En effet, la grande diversité de situations pédo-climatiques de notre pays permet la culture d’un large éventail d’espèces fruitières et légumières et, pour plusieurs d’entre elles, une bonne couverture de campagne en termes de gammes et de calendrier. De plus, la professionnalisation des exploitations, le dynamisme des entreprises de transformation et la présence d’un dispositif de recherche et d’expérimentation public et privé conséquent concourent à l’optimisation des rendements et placent ces productions à un niveau qualitatif et technologique globalement élevé.

La France jouit aussi d’une position géographique intéressante et profite de sa proximité avec les principaux bassins de production ainsi qu’avec les zones de consommation de l’Europe pour positionner ses productions mais aussi pour accompagner le développement et la valorisation économique d’outils logistiques performants sur le territoire français.

La production française a donc un certain nombre d’atouts, néanmoins comme en témoignent les récentes crises, le secteur des fruits et légumes se trouve aujourd’hui face à plusieurs défis.

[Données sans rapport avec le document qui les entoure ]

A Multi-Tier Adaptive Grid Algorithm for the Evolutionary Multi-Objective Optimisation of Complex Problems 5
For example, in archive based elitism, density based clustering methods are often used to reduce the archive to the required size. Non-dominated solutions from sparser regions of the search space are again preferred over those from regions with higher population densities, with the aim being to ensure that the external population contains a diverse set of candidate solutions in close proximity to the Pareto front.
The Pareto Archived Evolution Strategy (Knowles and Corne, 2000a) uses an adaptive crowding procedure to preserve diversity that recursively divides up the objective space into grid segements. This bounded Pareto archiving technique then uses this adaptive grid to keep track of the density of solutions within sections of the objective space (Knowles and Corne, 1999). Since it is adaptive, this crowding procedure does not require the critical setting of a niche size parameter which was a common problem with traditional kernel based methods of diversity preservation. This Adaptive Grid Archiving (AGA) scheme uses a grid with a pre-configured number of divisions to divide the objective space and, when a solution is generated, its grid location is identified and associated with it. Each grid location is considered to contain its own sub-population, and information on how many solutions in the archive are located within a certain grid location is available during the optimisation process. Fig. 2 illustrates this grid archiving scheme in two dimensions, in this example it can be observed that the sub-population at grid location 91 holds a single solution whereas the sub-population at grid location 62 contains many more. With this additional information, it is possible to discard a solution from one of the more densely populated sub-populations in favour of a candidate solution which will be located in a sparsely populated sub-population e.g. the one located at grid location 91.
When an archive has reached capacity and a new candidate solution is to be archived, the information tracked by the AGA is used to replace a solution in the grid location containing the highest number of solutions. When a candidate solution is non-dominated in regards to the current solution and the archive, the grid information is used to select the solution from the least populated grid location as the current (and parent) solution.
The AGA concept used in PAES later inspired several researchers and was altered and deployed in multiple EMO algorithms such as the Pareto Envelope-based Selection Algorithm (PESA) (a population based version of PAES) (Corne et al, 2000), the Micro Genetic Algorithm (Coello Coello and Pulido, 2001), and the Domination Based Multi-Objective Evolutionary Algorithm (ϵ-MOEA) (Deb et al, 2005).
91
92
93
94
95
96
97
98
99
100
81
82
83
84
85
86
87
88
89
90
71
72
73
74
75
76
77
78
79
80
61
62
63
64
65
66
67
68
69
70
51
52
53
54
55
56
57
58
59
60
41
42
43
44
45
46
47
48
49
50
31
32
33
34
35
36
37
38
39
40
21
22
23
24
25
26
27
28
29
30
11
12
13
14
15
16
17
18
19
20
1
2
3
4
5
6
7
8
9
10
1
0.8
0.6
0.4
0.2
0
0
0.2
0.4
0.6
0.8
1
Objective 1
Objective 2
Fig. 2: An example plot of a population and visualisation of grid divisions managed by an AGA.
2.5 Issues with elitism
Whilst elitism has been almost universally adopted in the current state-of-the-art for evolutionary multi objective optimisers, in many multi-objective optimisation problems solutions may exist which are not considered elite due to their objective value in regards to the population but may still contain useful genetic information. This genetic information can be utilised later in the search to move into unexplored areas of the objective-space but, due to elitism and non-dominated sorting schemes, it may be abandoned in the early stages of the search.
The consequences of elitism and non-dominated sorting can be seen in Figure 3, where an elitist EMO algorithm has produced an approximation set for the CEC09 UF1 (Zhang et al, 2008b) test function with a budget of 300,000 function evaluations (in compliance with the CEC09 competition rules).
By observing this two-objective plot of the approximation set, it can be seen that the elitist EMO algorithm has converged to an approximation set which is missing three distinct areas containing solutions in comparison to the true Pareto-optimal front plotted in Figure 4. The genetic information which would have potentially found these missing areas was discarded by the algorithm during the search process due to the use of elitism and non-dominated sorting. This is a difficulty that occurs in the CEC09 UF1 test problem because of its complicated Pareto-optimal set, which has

Pour rester compétitifs face à l’accentuation de la concurrence internationale, les producteurs doivent réduire leurs coûts de production, ce qui pour de nombreuses cultures légumières et fruitières passe par une réduction des charges de main d’œuvre. La mise en oeuvre de solutions permettant d’améliorer l’ingénierie de la production contribuera en outre à répondre au risque d’aggravation de pénurie de main d’œuvre.

L’apparition plus fréquente de nouveaux bio-agresseurs et le retrait de l’homologation à de nombreux produits phytopharmaceutiques sont également sources de préoccupations. Les organismes de recherche et d’expérimentation devront être en mesure de proposer, par la combinaison de différentes méthodes de lutte, des stratégies optimales à la fois pour la protection des plantes et le respect de l’environnement. De manière plus générale, les innovations permettant d’optimiser, voire de réduire, l’utilisation d’intrants devra être recherchée et encouragée pour satisfaire aux contraintes réglementaires qui ne vont pas se relâcher (normes environnementales, sécurité sanitaire).

La résolution des problèmes techniques ne sera toutefois pas suffisante pour assurer la pérennisation des filières fruits et légumes. Le manque actuel de concertation des acteurs, couplé à la forte atomisation de l’offre, complique l’organisation commerciale et freine la valorisation de la

1

Ingénieur de recherche à l'INRA dpt SAD, directeur de la Station Expérimentale du Mas Blanc, Alenya.

Courriel : [email protected]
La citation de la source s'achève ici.